Imports of production materials stood at 230.95 billion USD while consumer goods 15 billion USD, respectively accounting for 93.9% and 6.1%.
As a result, Vietnam gained a trade surplus of 19.07 billion USD, statistics show.
Dr Le Quoc Phuong, former Deputy Director of the Vietnam Industry and Trade Information Centre under the Ministry of Industry and Trade, said that together with industrial production, foreign trade was a bright sport in the eight-month economic panorama.
Notably, agricultural products and minerals made up only 12% of total exports while industrial products more than 88%, he noted.

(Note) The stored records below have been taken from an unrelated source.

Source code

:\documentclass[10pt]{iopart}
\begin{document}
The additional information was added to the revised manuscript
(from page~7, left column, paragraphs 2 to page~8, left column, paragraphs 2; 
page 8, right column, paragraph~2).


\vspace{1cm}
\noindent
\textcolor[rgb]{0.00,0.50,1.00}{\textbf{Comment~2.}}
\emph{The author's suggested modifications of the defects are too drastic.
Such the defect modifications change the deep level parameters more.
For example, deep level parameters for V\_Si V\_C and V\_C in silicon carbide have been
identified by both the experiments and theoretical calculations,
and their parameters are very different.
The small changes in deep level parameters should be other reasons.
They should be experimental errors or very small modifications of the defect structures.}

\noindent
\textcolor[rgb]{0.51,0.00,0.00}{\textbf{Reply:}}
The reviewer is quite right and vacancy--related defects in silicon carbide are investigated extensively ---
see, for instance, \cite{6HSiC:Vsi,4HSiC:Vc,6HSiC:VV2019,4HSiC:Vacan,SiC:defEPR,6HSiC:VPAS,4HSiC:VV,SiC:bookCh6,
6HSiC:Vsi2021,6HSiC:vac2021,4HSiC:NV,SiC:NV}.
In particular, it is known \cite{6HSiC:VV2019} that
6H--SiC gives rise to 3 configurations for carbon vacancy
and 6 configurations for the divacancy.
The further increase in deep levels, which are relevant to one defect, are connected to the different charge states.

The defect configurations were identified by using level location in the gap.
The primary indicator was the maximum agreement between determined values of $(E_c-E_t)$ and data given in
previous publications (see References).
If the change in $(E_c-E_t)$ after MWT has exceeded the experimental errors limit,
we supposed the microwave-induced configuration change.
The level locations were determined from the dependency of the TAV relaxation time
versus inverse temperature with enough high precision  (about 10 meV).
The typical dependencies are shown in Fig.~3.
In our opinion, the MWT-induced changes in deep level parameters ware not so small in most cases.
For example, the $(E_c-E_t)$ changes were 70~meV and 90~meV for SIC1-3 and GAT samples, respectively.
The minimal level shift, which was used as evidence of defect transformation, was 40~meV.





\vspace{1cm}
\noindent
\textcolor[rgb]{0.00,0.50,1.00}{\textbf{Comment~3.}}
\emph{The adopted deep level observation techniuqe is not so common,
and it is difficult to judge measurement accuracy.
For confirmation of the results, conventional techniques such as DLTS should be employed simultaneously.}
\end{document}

The S&P Global Vietnam Manufacturing Purchasing Managers’ Index (PMI) in August indicated continued increases in output and new orders, as well as eased inflationary pressure. It stood at 52.4 points, showing strong improvement of business conditions in the middle of the third quarter.
As there are nearly four months left before the end of 2024, it’s now the peak period for domestic manufacturers to secure year-end orders. Meanwhile, those already receiving enough orders are increasing materials and workers to complete orders and deliver on schedule.
Cao Huu Hieu, General Director of the Vietnam National Textile and Garment Group (Vinatex), said the group has gained enough orders to fulfill through the end of Q3 and Q4 2024. Given the signs recorded so far, the entire sector’s exports may grow 8-10% this year.
During the first eight months, the sector earned approximately 28.5 billion USD in overseas shipments. That includes 24.3 billion USD in textile and garment products, 2.92 billion USD in fibre and yarn, and nearly 1.2 billion USD in materials, respectively up 7.9%, 1.3%, and 11.9% year on year.
Andrew Harker, Director for Economic Indicators & Surveys at S&P Global Market Intelligence, held that inflation, with both input costs and output prices rising at much weaker rates in August, was reportedly a factor contributing to sustained new order growth. Overall, the manufacturing sector continues to enjoy a strong second half of the year.
Given the current order situation and the growth of input material imports, foreign trade is likely to go beyond the 2022 record.
If the monthly turnover of 70 billion USD is maintained, total exports and imports for the whole 2024 may exceed 790 billion USD. If some industries are unable to maintain their performance, the figure may stand at 785-786 billion USD.